* _ARTIKEL_

# # # # # # #

Jumat, 25 Juni 2021

HEGEMONI ILMU PENGETAHUAN DAN KONSEP INTUISI MENURUT SARVEPALLI RADHAKRISHNAN


Oleh: Eginius Alves da Cruz

No. Regis: 611 17 063

Mahasiswa Fakultas Filsafat-Semester 8

Universitas Katolik Widya Mandira-Kupang

Abstrak:

Intuisi adalah kemampuan para mistik untuk bersentuhan dengan Realitas atau Tuhan atau dasar alam semesta. Intuisi memberi kita pengetahuan integral, yang berbeda dan lebih unggul dari pengetahuan diskursif yang diberikan oleh intelek dan pengetahuan sensual. Akal tidak kreatif dan produktif. Intuisi itu kreatif. Ini memberi kita pengetahuan tertentu, yang bebas dari perbedaan subjek dan objek. Melalui intuisi, kita menyadari kebenaran dasar yang terbukti dengan sendirinya mengenai dunia dan diri kita sendiri yang tidak diperoleh melalui pengalaman atau melalui akal sehingga tidak dapat diverifikasi atau disangkal oleh mereka. Kebenaran semacam itu menjadi dasar dari semua penyelidikan ilmiah dan spekulasi filosofis. Ini juga merupakan keyakinan kuat dari Dr. S. Radhakrishnan bahwa semua Filsafat harus merupakan sistematisasi dari ekspresi pengalaman mistik. Bagi Dr. S. Radhakrishnan spekulasi filosofis, yang di atasnya juga terdapat intuisi, tidak bergantung pada pernyataan mistik, meskipun harus meratifikasinya. Filsafat pengetahuan barat yang hanya menilai keabsahan ilmu pengetahuan barat yang hanya menilai keabsahan ilmu pengetahuan semata-mata yang bersifat induktif-empiris, rasional-deduktif, dan pragmatis, dianggap telah menafikan atau menolak ilmu pengetahuan non-empiris non-positivisme. Hal ini menyebabkan persoalan yang akut. Karena pada saat paradigma ini berhasil menemukan cabang disiplin suatu ilmu, maka penemuannya sering mereduksi sebuah kenyataan menjadi hanya kumpulan fakta dan bersifat material.

# # # # # # #

* _DATA YANG DIBERIKAN_
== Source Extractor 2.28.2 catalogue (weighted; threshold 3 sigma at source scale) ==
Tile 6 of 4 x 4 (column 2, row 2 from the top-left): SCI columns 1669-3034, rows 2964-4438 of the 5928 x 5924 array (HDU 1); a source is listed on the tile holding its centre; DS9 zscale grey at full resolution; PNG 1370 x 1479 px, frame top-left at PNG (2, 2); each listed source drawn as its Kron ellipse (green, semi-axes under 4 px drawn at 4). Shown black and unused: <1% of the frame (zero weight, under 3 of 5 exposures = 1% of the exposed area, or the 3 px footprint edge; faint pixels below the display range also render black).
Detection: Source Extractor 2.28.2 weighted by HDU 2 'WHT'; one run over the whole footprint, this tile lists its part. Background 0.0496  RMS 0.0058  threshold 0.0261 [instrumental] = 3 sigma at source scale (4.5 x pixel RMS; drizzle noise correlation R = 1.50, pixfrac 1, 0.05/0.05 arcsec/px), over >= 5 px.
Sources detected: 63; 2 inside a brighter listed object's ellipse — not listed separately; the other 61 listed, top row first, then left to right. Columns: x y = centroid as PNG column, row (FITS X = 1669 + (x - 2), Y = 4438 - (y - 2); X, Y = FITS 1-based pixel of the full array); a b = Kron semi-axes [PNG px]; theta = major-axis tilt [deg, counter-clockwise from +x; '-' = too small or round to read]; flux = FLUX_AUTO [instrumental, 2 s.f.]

# # # # # # #

* _TUGAS ANDA_
Tolong jawab: menurut artikel tentang intuisi, bagaimana pengetahuan integral dari intuisi dibandingkan dengan pengetahuan diskursif yang diberikan oleh intelek?

* _JAWABAN LATIHAN_
Pengetahuan integral itu berbeda dari pengetahuan diskursif dan lebih unggul daripadanya.